The Clergy’s Place is With the Protesters in Ferguson

The Clergy’s Place is With the Protesters in Ferguson November 23, 2014

My Dear Fellow Clergy:

It been brought to my attention that some of you are questioning the intentions of the protest movement in Ferguson, Missouri, and of the clergy supporting it. While having one’s intentions questioned is not new, it appears necessary to address these concerns while so much is at stake during these dark days of American democracy.

I am a preacher of the gospel of Jesus — a poor dispossessed peasant whose life was cut short by state violence. For over a century, men and women in my family have preached that a hunted and hated people must always respond with dignity and deep abiding love.

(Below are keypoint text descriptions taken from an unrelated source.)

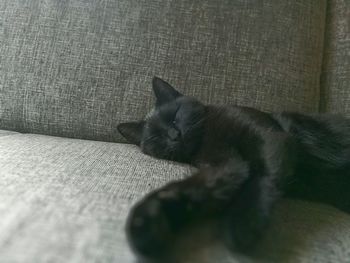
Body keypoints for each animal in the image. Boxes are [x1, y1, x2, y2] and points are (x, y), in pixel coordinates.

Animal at [117, 77, 350, 262]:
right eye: (156, 138)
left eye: (174, 116)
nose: (175, 135)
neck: (207, 136)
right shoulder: (225, 165)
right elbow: (194, 186)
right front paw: (148, 221)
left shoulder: (268, 137)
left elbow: (262, 174)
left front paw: (244, 221)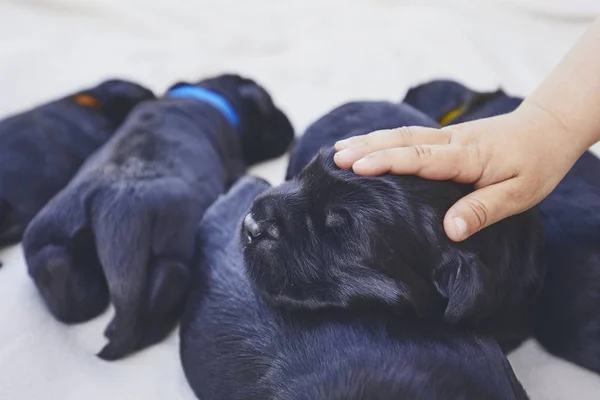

The gospel is not neutral. It is a calling to become the living flesh of justice in a death-dealing society. Born in the heat of slavery and refined in the struggle for justice, this is my ideology. Some have noted I have been seen consorting with anarchists and communists. While I disagree with the ideological proclivities of many people, they are, nonetheless, children of God. And is not the gospel for the anarchist, the faithful and the communist alike? There is room for all at the table of justice.

In August, when militarized police occupied Ferguson, Phil Agnew, co-founder of the Dream Defenders, presented me with a challenge: “Ferguson will determine whether or not the church is still relevant.” Our teargas summer has become a bitter winter of waiting, and the clergy seem to be running that risk of irrelevancy. Some have expressed dismay at the angry youth who responded to both the unconscionable killing of Mike Brown and the unconstitutional repression of protest. It has been noted that the rage-filled protesters make many clergy and their congregants uncomfortable, and that acts of civil disobedience have caused our movement to lose ground in the white community.

White anxiety cannot become the measure of this movement or of the nation. Our movement must not be guided by the need to assuage white discomfort in the face of righteous black rage. Too often, there has been minimal or fleeting efforts by many in the liberal white community to address police brutality and the bone-crushing poverty exacted upon black bodies across this nation. If we rush to accommodate and appease those white liberals whose presence on the streets of Ferguson has been negligible, we betray the blood of the innumerable Mike Browns of America.